Viele Leute zahlen heutzutage für Kredite hohe Zinsen, nur weil sie versäumen, es sich zum Ziel zu setzen, nicht über ihre Verhältnisse zu leben. Wäre es nicht viel vernünftiger, wenn sie sich die Zeit nähmen, ihre finanziellen Möglichkeiten abzuwägen und zu entscheiden, wieviel Geld sie für Nahrung, Kleidung, Obdach, Vergnügen und dergleichen ausgeben können, und dann einen Haushaltsplan aufstellten und sich wirklich bemühten, sich daran zu halten? Es stände ihnen schließlich mehr Geld zur Verfügung, weil die Zinszahlungen wegfielen. Und wieviel Sorgen blieben ihnen doch erspart!
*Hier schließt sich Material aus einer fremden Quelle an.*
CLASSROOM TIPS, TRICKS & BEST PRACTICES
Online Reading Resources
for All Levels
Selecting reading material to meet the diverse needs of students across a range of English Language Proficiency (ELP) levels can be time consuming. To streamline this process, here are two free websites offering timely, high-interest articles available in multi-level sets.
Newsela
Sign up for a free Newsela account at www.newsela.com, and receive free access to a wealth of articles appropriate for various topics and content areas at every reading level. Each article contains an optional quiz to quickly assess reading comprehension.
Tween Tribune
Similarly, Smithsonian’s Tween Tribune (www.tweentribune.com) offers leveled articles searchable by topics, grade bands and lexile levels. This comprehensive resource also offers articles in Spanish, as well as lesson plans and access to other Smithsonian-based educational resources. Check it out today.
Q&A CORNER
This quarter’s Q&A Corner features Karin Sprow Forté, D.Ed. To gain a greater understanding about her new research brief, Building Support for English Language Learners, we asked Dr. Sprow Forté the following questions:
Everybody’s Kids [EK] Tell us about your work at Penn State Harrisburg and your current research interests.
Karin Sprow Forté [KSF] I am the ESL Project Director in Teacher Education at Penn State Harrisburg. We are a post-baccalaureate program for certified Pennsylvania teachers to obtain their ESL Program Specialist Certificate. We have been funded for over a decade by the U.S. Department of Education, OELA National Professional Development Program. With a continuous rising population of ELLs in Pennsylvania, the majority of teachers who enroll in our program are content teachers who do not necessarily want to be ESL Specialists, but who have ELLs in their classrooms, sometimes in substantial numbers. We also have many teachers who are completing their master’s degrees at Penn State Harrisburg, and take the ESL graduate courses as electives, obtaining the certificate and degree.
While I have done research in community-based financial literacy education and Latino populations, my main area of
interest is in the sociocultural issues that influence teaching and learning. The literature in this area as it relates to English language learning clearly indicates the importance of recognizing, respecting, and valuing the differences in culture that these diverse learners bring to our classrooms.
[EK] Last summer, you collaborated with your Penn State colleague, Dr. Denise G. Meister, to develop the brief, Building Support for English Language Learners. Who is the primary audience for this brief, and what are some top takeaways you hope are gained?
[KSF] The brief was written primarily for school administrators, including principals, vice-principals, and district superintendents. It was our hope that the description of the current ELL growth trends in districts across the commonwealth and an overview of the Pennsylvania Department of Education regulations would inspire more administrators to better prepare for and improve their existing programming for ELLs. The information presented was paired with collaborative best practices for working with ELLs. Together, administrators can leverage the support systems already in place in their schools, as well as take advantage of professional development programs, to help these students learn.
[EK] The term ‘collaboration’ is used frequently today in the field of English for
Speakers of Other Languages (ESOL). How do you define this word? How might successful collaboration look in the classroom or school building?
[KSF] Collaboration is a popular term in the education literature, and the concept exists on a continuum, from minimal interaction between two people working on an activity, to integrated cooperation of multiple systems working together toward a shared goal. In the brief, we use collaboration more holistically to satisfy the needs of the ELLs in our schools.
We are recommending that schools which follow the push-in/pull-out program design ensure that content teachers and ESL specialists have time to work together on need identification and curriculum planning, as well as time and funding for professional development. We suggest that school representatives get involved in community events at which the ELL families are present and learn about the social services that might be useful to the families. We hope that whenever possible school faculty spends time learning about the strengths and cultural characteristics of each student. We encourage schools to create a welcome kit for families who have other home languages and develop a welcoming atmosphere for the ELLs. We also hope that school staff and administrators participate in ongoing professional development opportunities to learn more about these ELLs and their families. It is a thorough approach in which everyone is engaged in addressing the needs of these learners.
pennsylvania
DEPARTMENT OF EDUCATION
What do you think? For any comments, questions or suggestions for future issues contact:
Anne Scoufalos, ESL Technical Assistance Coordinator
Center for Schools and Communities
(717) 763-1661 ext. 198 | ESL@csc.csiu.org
Für Gott hingegebene Christen wie auch für andere Personen kann es von Vorteil sein wenn sie sich persönliche Ziele setzen. Solche Ziele — wie zum Beispiel hinsichtlich des persönlichen Studiums, des Lesens der Bibel, des Besuchs der Versammlungszusammenkünfte und hinsichtlich der Zeit, die man damit verbringt, mit anderen über die gute Botschaft der Bibel zu sprechen — können ihnen helfen, guten Gebrauch von ihrer Zeit zu machen. Und Ziele in bezug auf das Hervorbringen der Frucht des Geistes Gottes — Liebe, Freude, Friede, Langmut, Freundlichkeit, Güte, Glauben, Milde und Selbstbeherrschung — können zu ihrem geistigen Wachstum beitragen.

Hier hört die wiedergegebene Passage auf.